As the ignition keys to a social media keyword search, hashtags can be a powerful tool for marketers to drive viral conversations with and reactions to their brands. A great hashtag will spread far and wide across the digital landscape, but brands will naturally get upset if competitors try to cash in by hijacking the content stream tied to a hashtag with their own marketing messages. To guard against this, companies are increasingly seeking trademark protections for their hashtags.
Ronda Majure, vice president and head of global sales at Thomson Reuters, was part of a team that has examined the rise of hashtag trademarking since 2010.
“I think one of the interesting things that we’ve seen is that [trademarking hashtags] is becoming part of the brand strategy,” Majure says. “It isn’t now just ‘did I get the domain name?’ [It’s] ‘do I also need a design with my trademark?’ People are also now looking at whether or not they should they be registering the hashtag. And those are always exciting times in terms of working in the brand business and marketing arena.”
In 2010, four years after the launch of Twitter, only seven companies had submitted applications to trademark specific hashtags, according to Thomson Reuters. Fast-forward to today and that number has increased exponentially, with 1,400 global applications in 2015 alone. Nearly 2,900 trademark applications have been filed in the past five years, led by the U.S. (1,042), and followed by Brazil (321), France (159), the U.K. (115) and Italy (115).
Majure ascribes much of the registration boom to the rise of social media, particularly Twitter. “Marketing your brands and being able to compete in social media is really the up-and-coming thing and probably the least expensive form of advertising,” she says. “We’re in early days in terms of what we’re seeing happen here, but the need for being able to control your trademark, [and] to monitor it has always been important to brand owners. Being able to trademark the hashtag gives them ways to promote and license the rights of their hashtag.”
Majure says it costs $275 and usually takes around six months to register a trademark, as long as there are no hiccups in the process. Hashtags have been secured by both small boutique businesses like #TheFitNewYorker and #BOSSBABE and huge brands such as Coke and Procter & Gamble. Along with security, trademarking a hashtag gives brands flexibility to re-use a hashtag in other forms of advertising.
Not all applications are successful. Majure’s team found that each year since 2010, applications are more likely to be abandoned than registered. But since the U.S. process for registering trademarks was updated in 2013 to include hashtags, the success rate has been on the rise.
The U.S. Patent and Trademark Office defines a hashtag as “a form of metadata comprised of a word or phrase prefixed with the symbol ‘#’” and states that a hashtag is registerable only if it functions as an identifier of the source of the applicant’s goods or services. The office compares the examples #ingenuity—registerable for business consulting services as a distinctive term—and #skater—too generic a term for skateboard equipment and thus not registerable. This determination, the office says, is “made on a case-by-case basis.”

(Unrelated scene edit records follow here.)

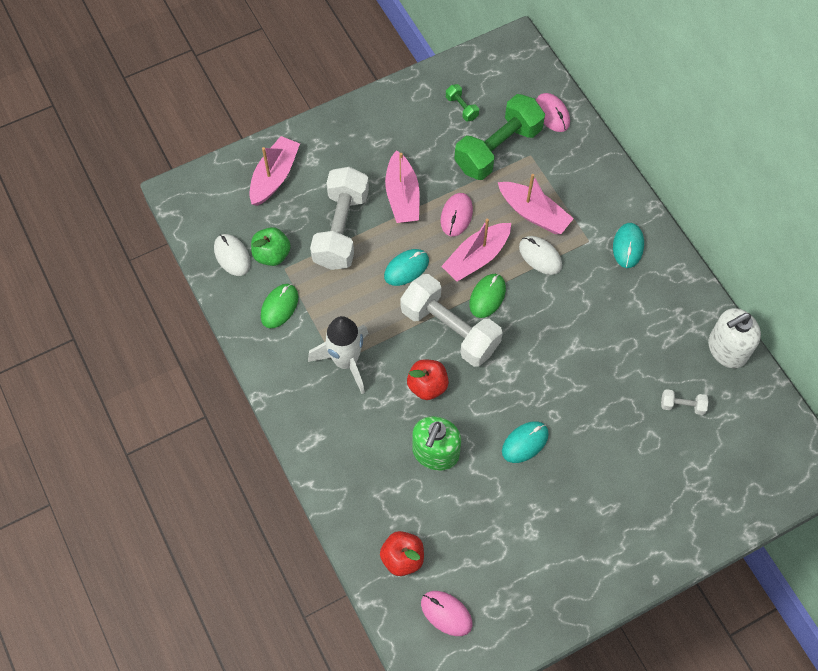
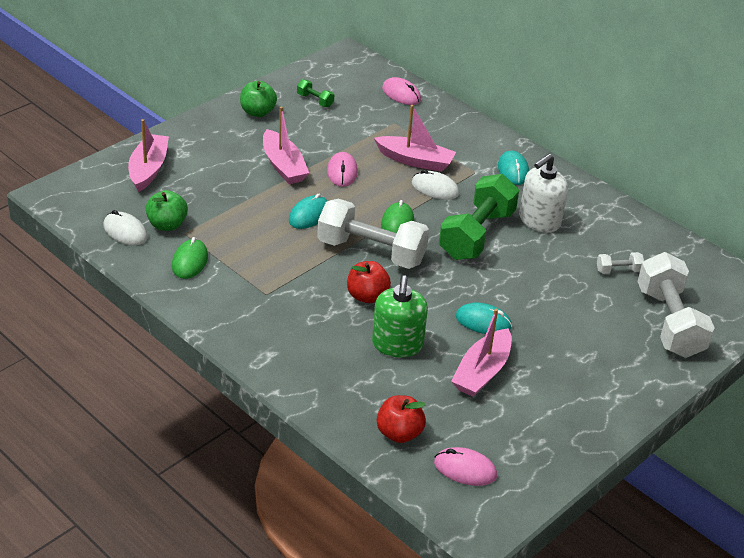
camera: 20 degrees left, 25 degrees down
white rocket [308,316,369,394] -> none
white dumbbell [310,167,369,270] -> white dumbbell moved to [638,252,715,358]
pink boat [441,219,511,281] -> pink boat moved to [451,309,512,397]
green dumbbell [454,94,545,180] -> green dumbbell moved to [439,174,519,260]
turquoise mouse [502,421,549,463] -> turquoise mouse turned 75 degrees clockwise [456,303,512,334]
white soap dispenser [708,308,761,368] -> white soap dispenser moved to [519,153,568,233]
none -> green apple [240,81,277,117]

That statement has caused the law over trademarks to remain uncertain to a degree, with some people claiming most, if not all, hashtags fall into the public domain. Summarizing an important 2015 ruling on hashtag trademarks in the case Eksouzian v. Albanese, intellectual property attorneys Kimberly Buffington and Carolyn S. Toto write on the social media law blog for the corporate law firm Pillsbury Winthrop Shaw Pittman:
“The Court went on to cite the Trademark Manual of Examining Procedure (TMEP) and state that “[t]he addition of the term HASHTAG or the hash symbol (#) to an otherwise unregistrable mark typically cannot render it registrable.”
Majure acknowledges the uncertainty, saying, “what we find is that until there is definitive case law around a particular area it can be a gray area in terms of what people are wanting to do with their brand.”
Further rulings are expected, including one in the closely watched case involving Kris Jenner’s pursuit of a trademark for #proudmama, and carry the potential to alter and solidify the rules surrounding trademarked hashtags.
“That one is not actually a brand but she uses it within all her tweets. #Proudmama gives the appearance of being very descriptive. Whether or not that gets approved will be an interesting turning point for hashtags and trademarking,” Majure says.
Until then, Majure advises brands to consider their long-term goals with any hashtag they use, and, to determine if a hashtag is something that needs to be protected with coverage equal to other brand assets.